Efficient numerical solution employs gradient-based inner loops, mirror or natural gradient steps for the deterministic case, and particle or Sinkhorn-based methods for stochastic/diffusion cases (Halder et al., 2019).

In modern architectures, Hopfield and attention modules enable content-based lookup, pooling, and associative retrieval inside deep networks with fast, highly parallelizable updates, and massively increased capacity due to continuous representations (Schäfl et al., 2022, Santos et al., 14 Feb 2025).

7. Capacity, Retrieval, and Attractor Landscape

The attractor structure of continuous-state Hopfield networks extends the classic fixed-point paradigm:

Capacity: Modern continuous-state Hopfield networks store $O(\exp(c d))$ random patterns in $d$ -dimensional space, a profound improvement over $O(d)$ for binary Hopfield models (Ramsauer et al., 2020, Santos et al., 14 Feb 2025).
Retrieval: Fixed-point and continuous-time memory networks retrieve patterns via rapid, typically single-step convergence (or through continuous flow), generalizing subset averaging and supporting robust attractor basins. With high pattern separation, retrieval error decays exponentially with distance to nearest stored pattern.
Attractor types: Beyond fixed points, the landscape includes metastable subset averages and, in asymmetric or non-monotonic cases, cyclic and chaotic attractors.

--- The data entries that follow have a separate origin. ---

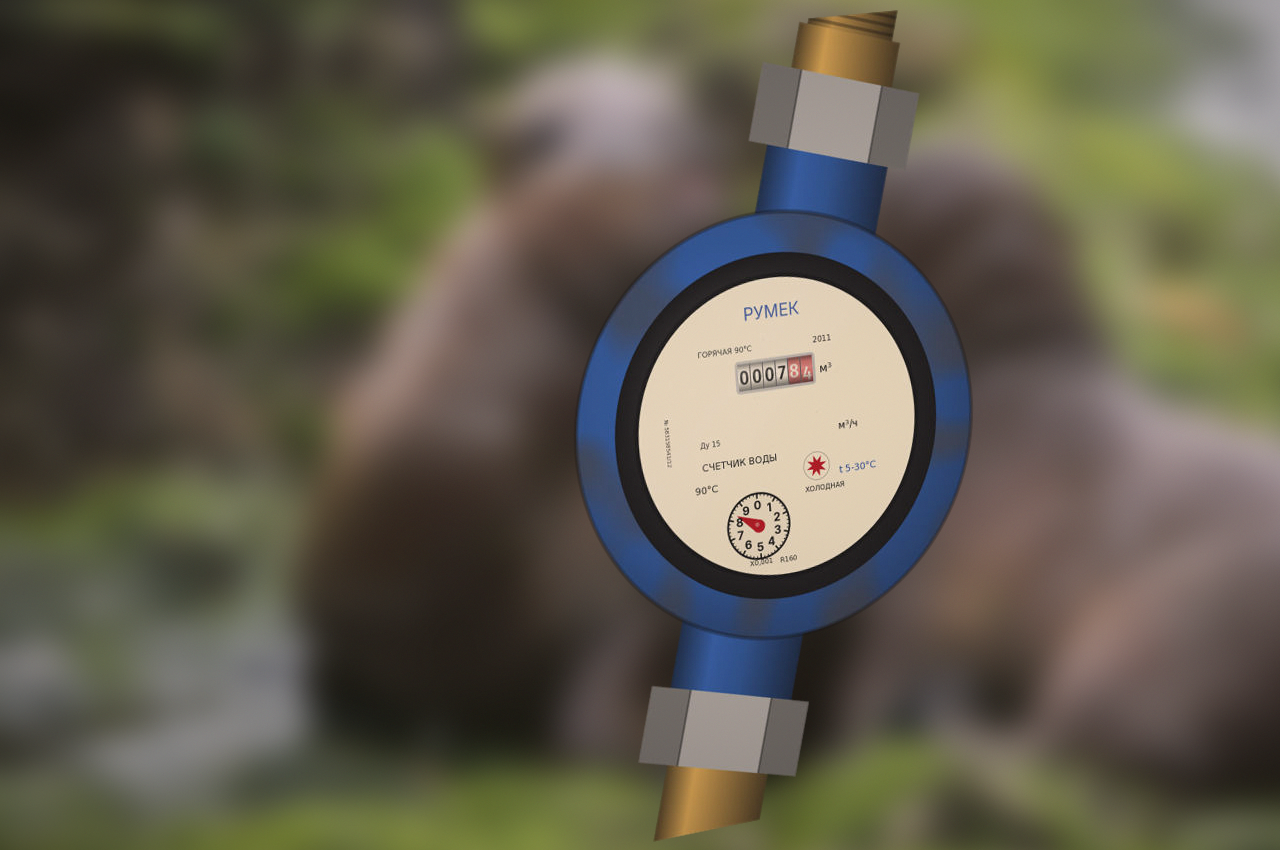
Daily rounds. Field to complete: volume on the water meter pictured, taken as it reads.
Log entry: 7.838 m³
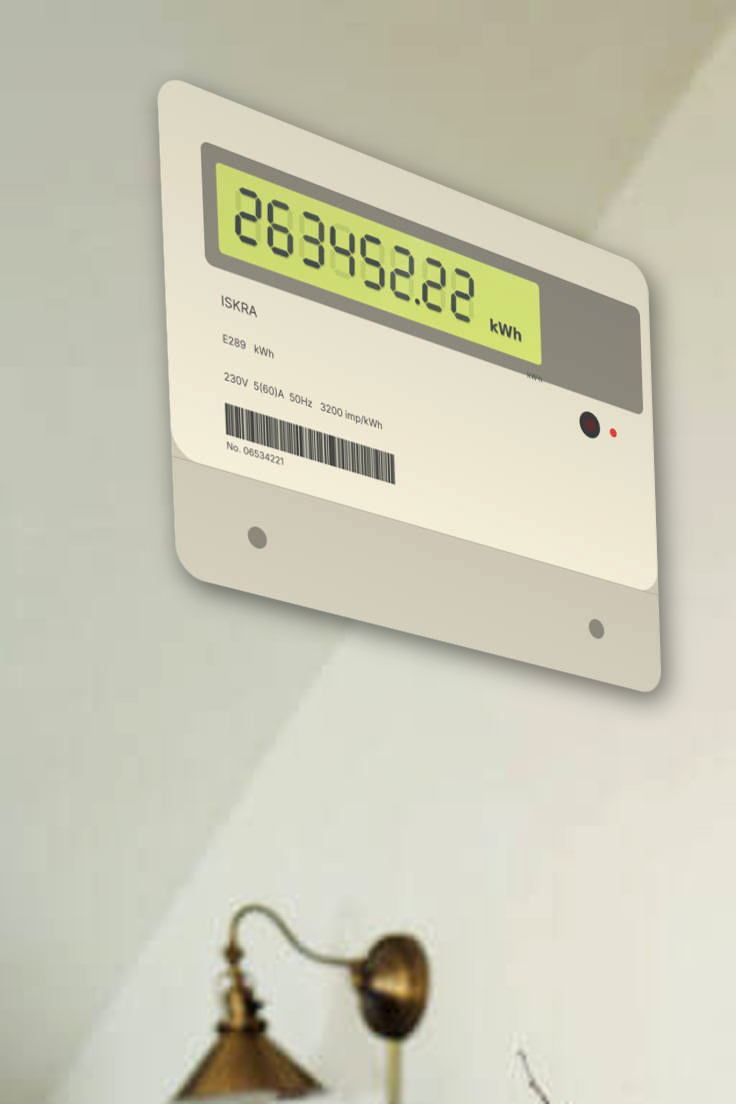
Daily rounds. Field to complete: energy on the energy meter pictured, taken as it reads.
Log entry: 263452.22 kWh
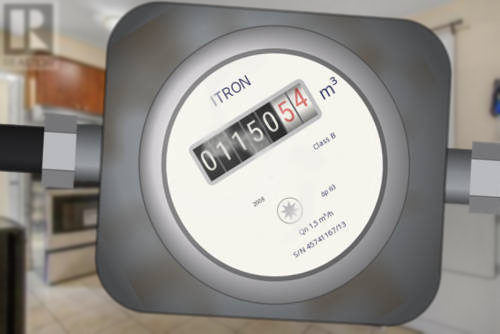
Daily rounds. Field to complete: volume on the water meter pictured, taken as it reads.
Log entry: 1150.54 m³
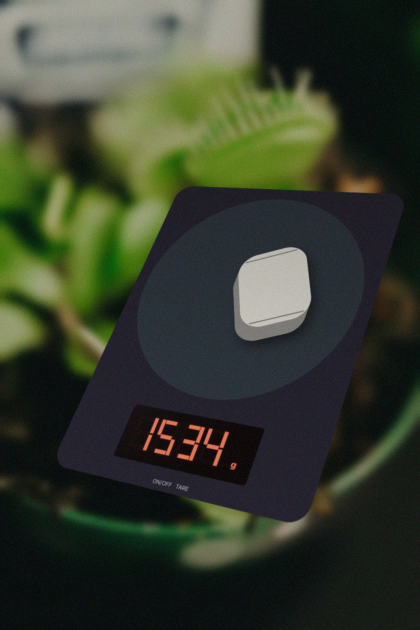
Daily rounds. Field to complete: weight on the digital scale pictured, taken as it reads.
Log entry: 1534 g
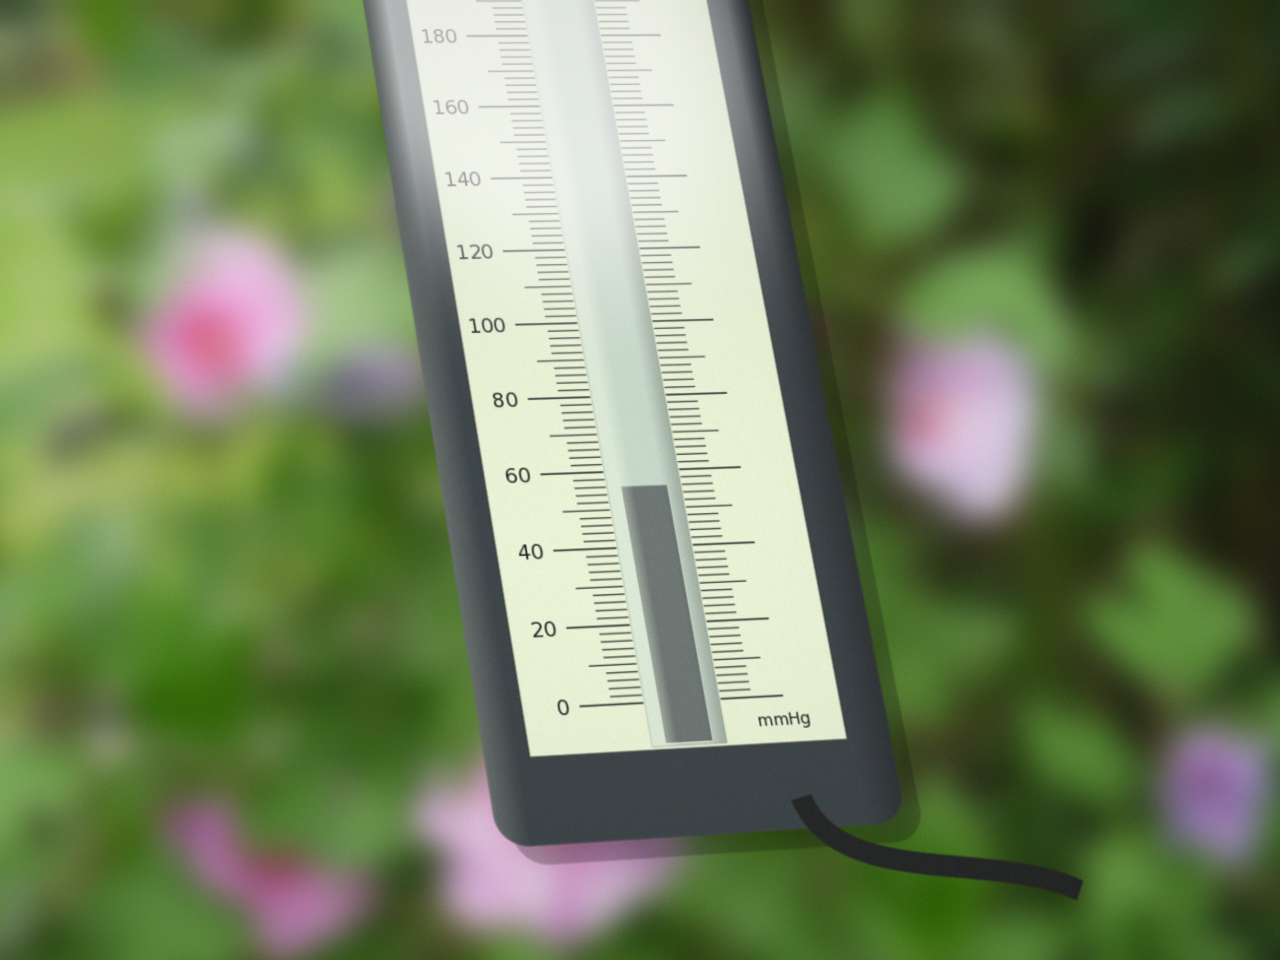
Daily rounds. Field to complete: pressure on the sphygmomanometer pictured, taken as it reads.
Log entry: 56 mmHg
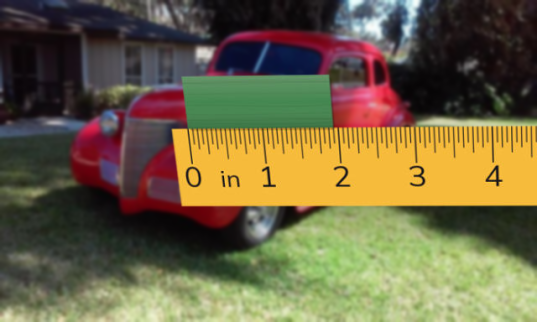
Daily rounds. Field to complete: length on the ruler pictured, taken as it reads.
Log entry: 1.9375 in
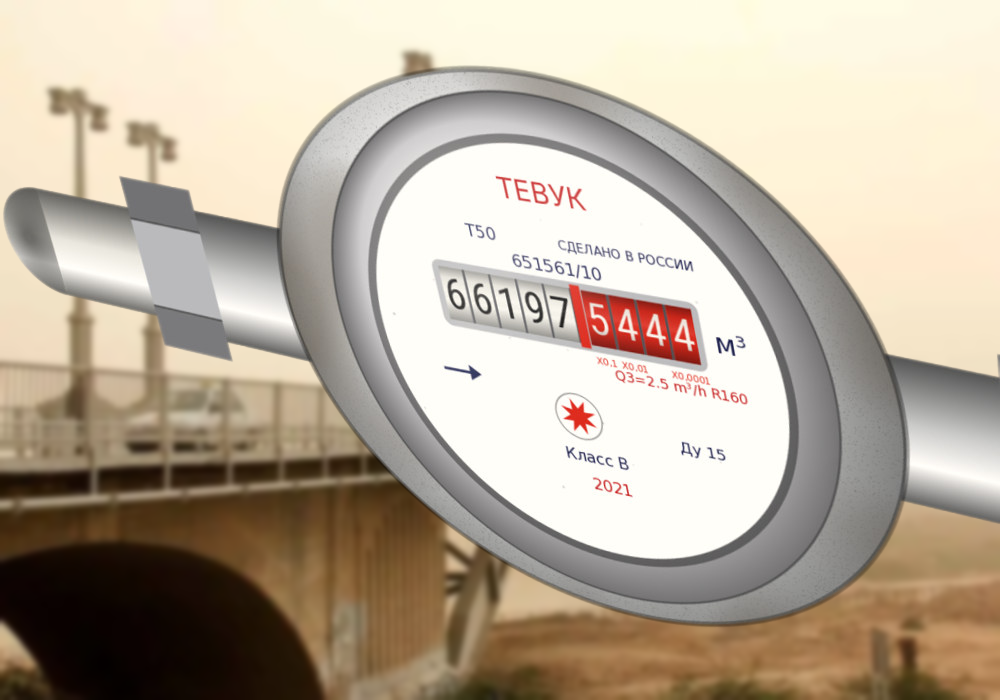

The structure is governed by the geometry of activations, symmetry properties of the weight matrix, and memory compression or continuous extension schemes.

In sum, continuous-state Hopfield networks provide a unifying and highly expressive framework for memory, optimization, attention, and dynamical modeling, encompassing gradient-flow, probabilistic, and even chaotic regimes, with deep ties to modern architectures and theoretical advances in geometry, thermodynamics, and optimization (Halder et al., 2019, Santos et al., 14 Feb 2025, Aguilera et al., 14 Nov 2025, Pires, 2022, Ramsauer et al., 2020, Schäfl et al., 2022).